# Fracino Programming



## Cleggy

I've got a 2 year old Fracino semi automatic machine. The doses have not been programmed so I just use the manual dispense button. Has anyone got the details on how to program this machine?









Cheers

Phil


----------



## Jason1wood

Have you tried google?


----------



## 4085

email fraction and I am sure they will send you a .pdf


----------



## Cleggy

Yeah I've tried Googling but haven't found anything yet. Im not in a rush as I've been using it for over a year manually but it would help,others who want to use my machine. I can get it into some sort of programming mode by holding down the buttons but I'd like to know the official method.

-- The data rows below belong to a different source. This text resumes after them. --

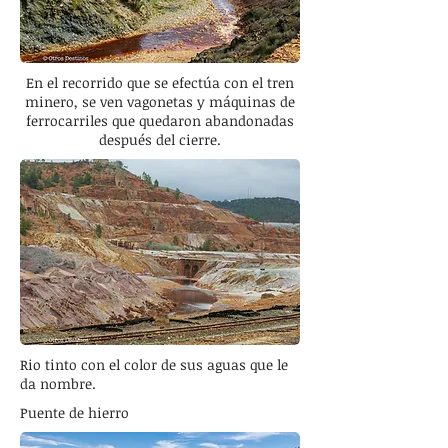
En el recorrido que se efectúa con el tren
minero, se ven vagonetas y máquinas de
ferrocarriles que quedaron abandonadas
después del cierre.
Rio tinto con el color de sus aguas que le
da nombre.
Puente de hierro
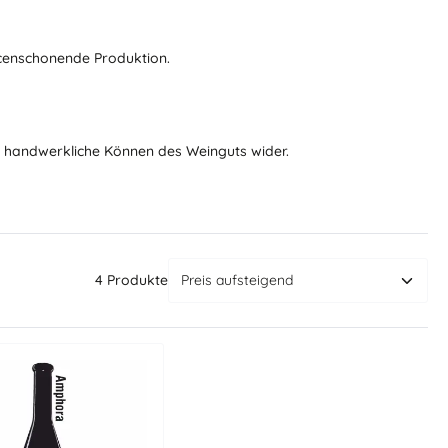
rcenschonende Produktion.
as handwerkliche Können des Weinguts wider.
4 Produkte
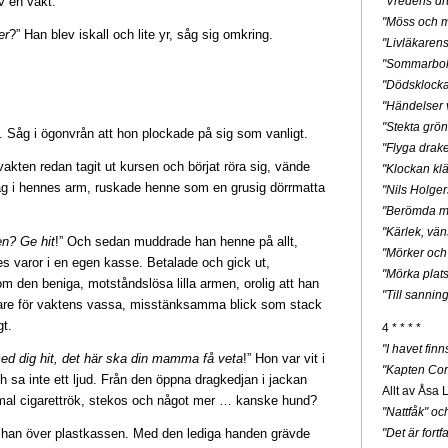
v en vakt.
"Vredens dr
"Möss och m
er
?” Han blev iskall och lite yr, såg sig omkring.
"Livläkaren
"Sommarbo
"Dödsklock
"Händelser v
"Stekta grön
 Såg i ögonvrån att hon plockade på sig som vanligt.
"Flyga drak
akten redan tagit ut kursen och börjat röra sig, vände
"Klockan klä
ag i hennes arm, ruskade henne som en grusig dörrmatta
"Nils Holge
"Berömda mä
"Kärlek, vän
en? Ge hit
!” Och sedan muddrade han henne på allt,
"Mörker och
 varor i en egen kasse. Betalade och gick ut,
"Mörka plats
om den beniga, motståndslösa lilla armen, orolig att han
"Till sannin
are för vaktens vassa, misstänksamma blick som stack
gt.
4 * * * *
"I havet fin
med dig hit, det här ska din mamma få veta
!” Hon var vit i
"Kapten Cor
h sa inte ett ljud. Från den öppna dragkedjan i jackan
Allt av Åsa 
al cigarettrök, stekos och något mer … kanske hund?
"Nattfåk" o
e han över plastkassen. Med den lediga handen grävde
"Det är for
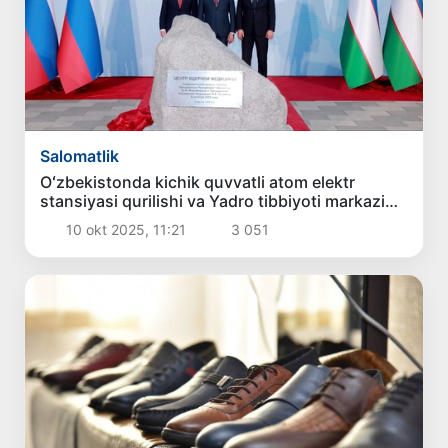
Salomatlik
Oʻzbekistonda kichik quvvatli atom elektr
stansiyasi qurilishi va Yadro tibbiyoti markazi
loyihasiga rasman start berildi
10 okt 2025, 11:21
3 051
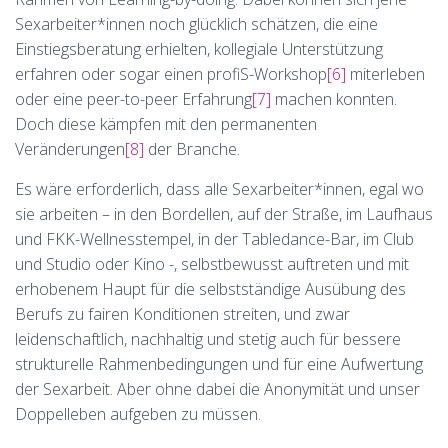
Sexarbeiter*innen noch glücklich schätzen, die eine
Einstiegsberatung erhielten, kollegiale Unterstützung
erfahren oder sogar einen profiS-Workshop
[6]
miterleben
oder eine peer-to-peer Erfahrung
[7]
machen konnten.
Doch diese kämpfen mit den permanenten
Veränderungen
[8]
der Branche.
Es wäre erforderlich, dass alle Sexarbeiter*innen, egal wo
sie arbeiten – in den Bordellen, auf der Straße, im Laufhaus
und FKK-Wellnesstempel, in der Tabledance-Bar, im Club
und Studio oder Kino -, selbstbewusst auftreten und mit
erhobenem Haupt für die selbstständige Ausübung des
Berufs zu fairen Konditionen streiten, und zwar
leidenschaftlich, nachhaltig und stetig auch für bessere
strukturelle Rahmenbedingungen und für eine Aufwertung
der Sexarbeit. Aber ohne dabei die Anonymität und unser
Doppelleben aufgeben zu müssen.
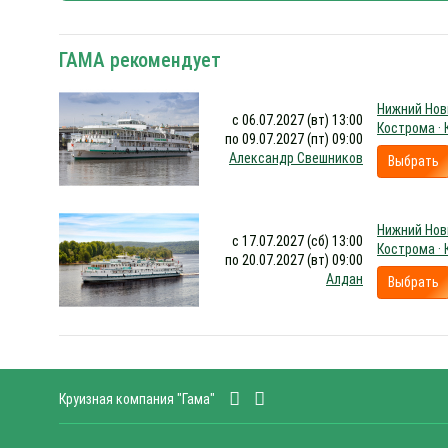
ГАМА рекомендует
Нижний Новг
с 06.07.2027 (вт) 13:00
Кострома ·
по 09.07.2027 (пт) 09:00
Александр Свешников
Выбрать
Нижний Новг
с 17.07.2027 (сб) 13:00
Кострома ·
по 20.07.2027 (вт) 09:00
Алдан
Выбрать
Круизная компания "Гама"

I guess emailing Fracino is a good idea.


----------



## Jon

Cleggy said:


> I've got a 2 year old Fracino semi automatic machine. The doses have not been programmed so I just use the manual dispense button. Has anyone got the details on how to program this machine?
> 
> View attachment 21550
> 
> 
> Cheers
> 
> Phil


Google gave me this: https://www.google.co.uk/url?sa=t&source=web&rct=j&url=https://www.nisbets.co.uk/asset/en/media/user%2520manual%2520gj472%2520gj473%2520ge941%2520gj471%2520gj547%2520ge947%2520gj470%2520ge942%2520ge946.pdf&ved=0ahUKEwiku8Pd56XNAhWEOxoKHWPsAJgQFggjMAI&usg=AFQjCNH0_273Zj3ZeZSmUbVtZBjEQjGE5A&sig2=BWptmslbAGMD1bA1Rj3FsA


----------



## funinacup

On the left hand group hold down the continuous key (far right) until it flashes. Then start your shot on the button you want to programme (with fresh coffee in the basket) and stop when you want it to stop using the same button (determined by volume/weight/whatever). Et voila - it should now remember that quantity of water so next time you get the same amount (more or less).


----------



## espressotechno

PS The LH touchpad is the master: Whatever new settings are input on the left are copied onto the RH touchpad.


----------